I have a build setup for master/8.7 but have not had a chance to try it.
As a workaround until then, adding a dummy select as the first query seems to avoid the issue.
Something like:
SELECT * FROM (
SELECT null foo_id, null created_at, null source
UNION ALL
SELECT foo_id, created_at, 'Foo' from foo.items
UNION ALL
SELECT bar_id, created_at, 'Bar' from bar.items
) x where x.source is not null;
Edit: I was getting weird results with this workaround until I added "LIMIT 1" to the dummy query.
Tom
-
7. Re: Partitioned UNION
tom9729 Feb 24, 2014 7:02 PM (in response to tom9729)On a related note, is there a way to push an order by into the inner queries?
Edit (because I've been rate limited):
Whoops, yep. This is my query.
select * from (
(select item_id, created_at, 'Foo' source from foo.items order by created_at desc limit 5000)
union all
(select item_id, created_at, 'Bar' source from bar.items order by created_at desc limit 5000)
) x
where
source in ('Foo', 'Bar')
order by created_at desc
limit 0, 500;
I'd prefer to remove the ORDER BY from the nested queries and have Teiid add the ORDER BY from the outer query when it can, just as it does with filters from the outer query. Basically I want to send this, but have Teiid run the query from above.

Data shown:
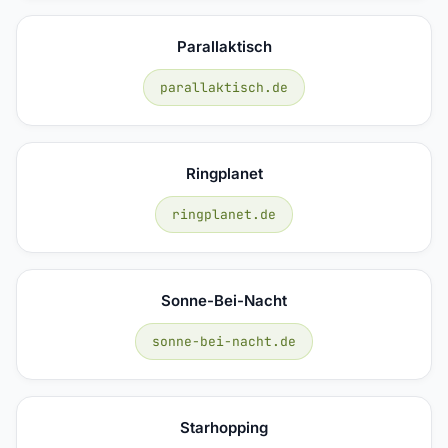
Parallaktisch
parallaktisch.de
Ringplanet
ringplanet.de
Sonne-Bei-Nacht
sonne-bei-nacht.de
Starhopping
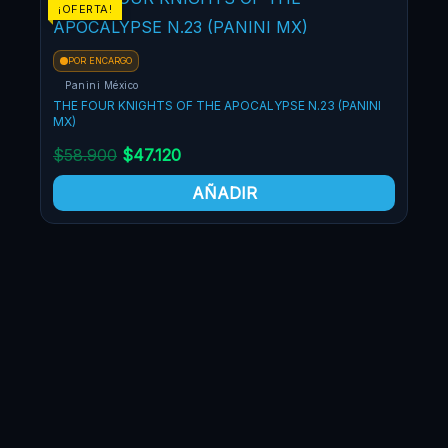
¡OFERTA!
¡OF
POR ENCARGO
Panini México
THE FOUR KNIGHTS OF THE APOCALYPSE N.23 (PANINI
MX)
$
58.900
$
47.120
AÑADIR
PO
Pa
THE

Things to do:
(A) In the partitioned UNION thread, what did the poster add to the dummy query to stop getting weird results with the workaround?
(B) Continue the partitioned UNION thread from its last sentence.

Answer section:
(A) "LIMIT 1"

(B)
select * from (
(select item_id, created_at, 'Foo' source from foo.items limit 5000)
union all
(select item_id, created_at, 'Bar' source from bar.items limit 5000)
) x
where
source in ('Foo', 'Bar')
order by created_at desc
limit 0, 500;
-
8. Re: Partitioned UNION
shawkins Feb 24, 2014 6:47 PM (in response to tom9729)Can you provide an example of what you mean?
Steve
-
9. Re: Partitioned UNION
shawkins Feb 24, 2014 7:21 PM (in response to shawkins)Generally we have to treat an ordered limit as an in place operation in the plan.
In the case of the second query, what is the advantage of adding the order bys to the union branches? You'll still have to process the parent order by - although there is an existing issue somewhere for us to process distinct/order by over a union in this manner as sorted sublists rather than a full sort.
Steve
-
10. Re: Partitioned UNION
tom9729 Feb 24, 2014 8:38 PM (in response to shawkins)I need an ORDER BY in here because there are generally >5000 results from this, and I'm usually interested in the most recent.
select item_id, created_at, 'Bar' source from bar.items limit 5000
For the whole thing, I want to make a view like this. I have existing code that uses ITEMS. I have V_ITEMS with the same columns as ITEMS, but the data comes from additional sources. I want to be able to switch the software to use V_ITEMS with as few changes as possible. This means that when the software does an ORDER BY on the view I'd like Teiid to run the individual queries with that ORDER BY when possible.
create view v_items (...) as
select * from (
(select item_id, created_at, 'Foo' source from foo.items limit 5000)
union all
(select item_id, created_at, 'Bar' source from bar.items limit 5000)
) x;
Might need to take another shot at explaining this in the morning because my brain is toast.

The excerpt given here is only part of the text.